WORK ITEM -> Reproduce the text lines of the data below character for character, including all of them, and leave out the pictures.

[[ DATA FOR THIS TASK, beginning ]]

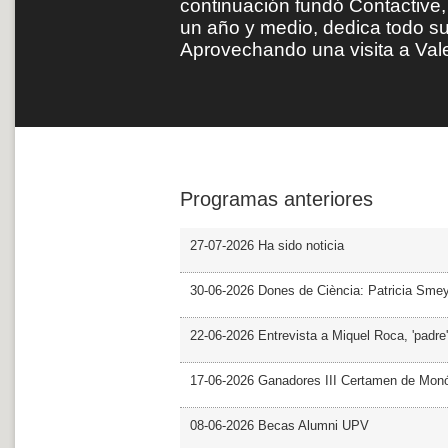
continuación fundó Contactiv
un año y medio, dedica todo su
Aprovechando una visita a Va
Programas anteriores
27-07-2026 Ha sido noticia
30-06-2026 Dones de Ciència: Patricia Sme
22-06-2026 Entrevista a Miquel Roca, 'padre'
17-06-2026 Ganadores III Certamen de Monó
08-06-2026 Becas Alumni UPV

[[ DATA FOR THIS TASK, end ]]

OUTPUT OF THE EXERCISE ->
continuación fundó Contactiv
un año y medio, dedica todo su
Aprovechando una visita a Va
Programas anteriores
27-07-2026 Ha sido noticia
30-06-2026 Dones de Ciència: Patricia Sme
22-06-2026 Entrevista a Miquel Roca, 'padre'
17-06-2026 Ganadores III Certamen de Monó
08-06-2026 Becas Alumni UPV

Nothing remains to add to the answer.